▶ [What to produce]: Would you reproduce the entries that follow exactly as they appear?
::: Provided material :::
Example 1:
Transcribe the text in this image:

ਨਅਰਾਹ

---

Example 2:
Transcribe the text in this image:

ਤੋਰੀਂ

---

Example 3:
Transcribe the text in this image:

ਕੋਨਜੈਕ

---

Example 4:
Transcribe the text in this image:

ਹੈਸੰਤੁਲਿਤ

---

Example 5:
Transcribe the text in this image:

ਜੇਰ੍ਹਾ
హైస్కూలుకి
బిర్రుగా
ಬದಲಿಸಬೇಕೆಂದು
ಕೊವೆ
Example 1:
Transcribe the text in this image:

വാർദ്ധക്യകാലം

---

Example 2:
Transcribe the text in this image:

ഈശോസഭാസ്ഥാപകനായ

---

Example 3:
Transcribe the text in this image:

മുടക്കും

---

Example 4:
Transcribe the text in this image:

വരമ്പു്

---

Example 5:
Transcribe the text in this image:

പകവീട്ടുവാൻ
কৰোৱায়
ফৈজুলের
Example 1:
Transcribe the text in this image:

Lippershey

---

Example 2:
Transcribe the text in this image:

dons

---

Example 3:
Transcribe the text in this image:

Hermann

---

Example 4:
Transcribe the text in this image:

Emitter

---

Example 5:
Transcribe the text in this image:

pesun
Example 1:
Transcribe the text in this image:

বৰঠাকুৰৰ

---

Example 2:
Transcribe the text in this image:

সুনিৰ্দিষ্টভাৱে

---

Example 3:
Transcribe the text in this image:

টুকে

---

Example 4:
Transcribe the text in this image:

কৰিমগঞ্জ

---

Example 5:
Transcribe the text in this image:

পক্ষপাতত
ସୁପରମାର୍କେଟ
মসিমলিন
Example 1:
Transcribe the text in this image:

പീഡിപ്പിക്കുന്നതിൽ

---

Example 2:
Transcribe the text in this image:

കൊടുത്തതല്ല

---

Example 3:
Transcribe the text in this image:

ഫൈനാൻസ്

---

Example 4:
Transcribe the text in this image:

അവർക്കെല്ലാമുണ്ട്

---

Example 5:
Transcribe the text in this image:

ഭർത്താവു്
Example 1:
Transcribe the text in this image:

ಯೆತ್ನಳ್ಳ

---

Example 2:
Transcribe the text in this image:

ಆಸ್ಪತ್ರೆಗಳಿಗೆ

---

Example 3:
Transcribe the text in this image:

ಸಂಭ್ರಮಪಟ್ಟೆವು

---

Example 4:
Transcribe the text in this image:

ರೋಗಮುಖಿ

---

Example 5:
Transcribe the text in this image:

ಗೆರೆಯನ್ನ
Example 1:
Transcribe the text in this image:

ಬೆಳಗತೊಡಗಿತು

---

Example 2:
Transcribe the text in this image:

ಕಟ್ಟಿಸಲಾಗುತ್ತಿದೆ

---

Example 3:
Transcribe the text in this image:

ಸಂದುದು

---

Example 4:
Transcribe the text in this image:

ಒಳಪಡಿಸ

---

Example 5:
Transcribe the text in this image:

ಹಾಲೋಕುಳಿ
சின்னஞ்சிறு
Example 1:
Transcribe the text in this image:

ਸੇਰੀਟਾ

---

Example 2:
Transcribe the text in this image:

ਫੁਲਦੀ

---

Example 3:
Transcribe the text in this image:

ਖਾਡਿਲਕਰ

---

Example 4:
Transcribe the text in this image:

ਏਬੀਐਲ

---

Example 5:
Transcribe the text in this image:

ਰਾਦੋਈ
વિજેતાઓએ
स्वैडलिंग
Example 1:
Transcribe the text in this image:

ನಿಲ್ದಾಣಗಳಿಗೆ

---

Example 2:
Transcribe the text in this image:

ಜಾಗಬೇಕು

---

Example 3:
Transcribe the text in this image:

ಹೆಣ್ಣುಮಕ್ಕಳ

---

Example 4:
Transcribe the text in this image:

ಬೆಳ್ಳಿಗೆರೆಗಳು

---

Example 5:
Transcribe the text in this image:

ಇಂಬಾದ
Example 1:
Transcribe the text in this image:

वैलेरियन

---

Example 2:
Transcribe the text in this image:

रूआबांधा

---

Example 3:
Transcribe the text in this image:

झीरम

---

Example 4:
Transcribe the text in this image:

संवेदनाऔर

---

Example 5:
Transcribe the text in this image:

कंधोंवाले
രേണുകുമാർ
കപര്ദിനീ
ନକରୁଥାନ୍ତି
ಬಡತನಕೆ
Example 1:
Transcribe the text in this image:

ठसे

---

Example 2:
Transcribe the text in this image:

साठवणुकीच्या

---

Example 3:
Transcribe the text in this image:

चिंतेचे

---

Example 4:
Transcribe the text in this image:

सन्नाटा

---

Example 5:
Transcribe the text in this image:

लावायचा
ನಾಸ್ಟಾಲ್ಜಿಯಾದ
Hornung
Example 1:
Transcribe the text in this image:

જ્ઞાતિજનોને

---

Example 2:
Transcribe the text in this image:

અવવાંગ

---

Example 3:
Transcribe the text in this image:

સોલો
:::
▶ [Completed task]:
Example 1:
Transcribe the text in this image:

ਨਅਰਾਹ

---

Example 2:
Transcribe the text in this image:

ਤੋਰੀਂ

---

Example 3:
Transcribe the text in this image:

ਕੋਨਜੈਕ

---

Example 4:
Transcribe the text in this image:

ਹੈਸੰਤੁਲਿਤ

---

Example 5:
Transcribe the text in this image:

ਜੇਰ੍ਹਾ
హైస్కూలుకి
బిర్రుగా
ಬದಲಿಸಬೇಕೆಂದು
ಕೊವೆ
Example 1:
Transcribe the text in this image:

വാർദ്ധക്യകാലം

---

Example 2:
Transcribe the text in this image:

ഈശോസഭാസ്ഥാപകനായ

---

Example 3:
Transcribe the text in this image:

മുടക്കും

---

Example 4:
Transcribe the text in this image:

വരമ്പു്

---

Example 5:
Transcribe the text in this image:

പകവീട്ടുവാൻ
কৰোৱায়
ফৈজুলের
Example 1:
Transcribe the text in this image:

Lippershey

---

Example 2:
Transcribe the text in this image:

dons

---

Example 3:
Transcribe the text in this image:

Hermann

---

Example 4:
Transcribe the text in this image:

Emitter

---

Example 5:
Transcribe the text in this image:

pesun
Example 1:
Transcribe the text in this image:

বৰঠাকুৰৰ

---

Example 2:
Transcribe the text in this image:

সুনিৰ্দিষ্টভাৱে

---

Example 3:
Transcribe the text in this image:

টুকে

---

Example 4:
Transcribe the text in this image:

কৰিমগঞ্জ

---

Example 5:
Transcribe the text in this image:

পক্ষপাতত
ସୁପରମାର୍କେଟ
মসিমলিন
Example 1:
Transcribe the text in this image:

പീഡിപ്പിക്കുന്നതിൽ

---

Example 2:
Transcribe the text in this image:

കൊടുത്തതല്ല

---

Example 3:
Transcribe the text in this image:

ഫൈനാൻസ്

---

Example 4:
Transcribe the text in this image:

അവർക്കെല്ലാമുണ്ട്

---

Example 5:
Transcribe the text in this image:

ഭർത്താവു്
Example 1:
Transcribe the text in this image:

ಯೆತ್ನಳ್ಳ

---

Example 2:
Transcribe the text in this image:

ಆಸ್ಪತ್ರೆಗಳಿಗೆ

---

Example 3:
Transcribe the text in this image:

ಸಂಭ್ರಮಪಟ್ಟೆವು

---

Example 4:
Transcribe the text in this image:

ರೋಗಮುಖಿ

---

Example 5:
Transcribe the text in this image:

ಗೆರೆಯನ್ನ
Example 1:
Transcribe the text in this image:

ಬೆಳಗತೊಡಗಿತು

---

Example 2:
Transcribe the text in this image:

ಕಟ್ಟಿಸಲಾಗುತ್ತಿದೆ

---

Example 3:
Transcribe the text in this image:

ಸಂದುದು

---

Example 4:
Transcribe the text in this image:

ಒಳಪಡಿಸ

---

Example 5:
Transcribe the text in this image:

ಹಾಲೋಕುಳಿ
சின்னஞ்சிறு
Example 1:
Transcribe the text in this image:

ਸੇਰੀਟਾ

---

Example 2:
Transcribe the text in this image:

ਫੁਲਦੀ

---

Example 3:
Transcribe the text in this image:

ਖਾਡਿਲਕਰ

---

Example 4:
Transcribe the text in this image:

ਏਬੀਐਲ

---

Example 5:
Transcribe the text in this image:

ਰਾਦੋਈ
વિજેતાઓએ
स्वैडलिंग
Example 1:
Transcribe the text in this image:

ನಿಲ್ದಾಣಗಳಿಗೆ

---

Example 2:
Transcribe the text in this image:

ಜಾಗಬೇಕು

---

Example 3:
Transcribe the text in this image:

ಹೆಣ್ಣುಮಕ್ಕಳ

---

Example 4:
Transcribe the text in this image:

ಬೆಳ್ಳಿಗೆರೆಗಳು

---

Example 5:
Transcribe the text in this image:

ಇಂಬಾದ
Example 1:
Transcribe the text in this image:

वैलेरियन

---

Example 2:
Transcribe the text in this image:

रूआबांधा

---

Example 3:
Transcribe the text in this image:

झीरम

---

Example 4:
Transcribe the text in this image:

संवेदनाऔर

---

Example 5:
Transcribe the text in this image:

कंधोंवाले
രേണുകുമാർ
കപര്ദിനീ
ନକରୁଥାନ୍ତି
ಬಡತನಕೆ
Example 1:
Transcribe the text in this image:

ठसे

---

Example 2:
Transcribe the text in this image:

साठवणुकीच्या

---

Example 3:
Transcribe the text in this image:

चिंतेचे

---

Example 4:
Transcribe the text in this image:

सन्नाटा

---

Example 5:
Transcribe the text in this image:

लावायचा
ನಾಸ್ಟಾಲ್ಜಿಯಾದ
Hornung
Example 1:
Transcribe the text in this image:

જ્ઞાતિજનોને

---

Example 2:
Transcribe the text in this image:

અવવાંગ

---

Example 3:
Transcribe the text in this image:

સોલો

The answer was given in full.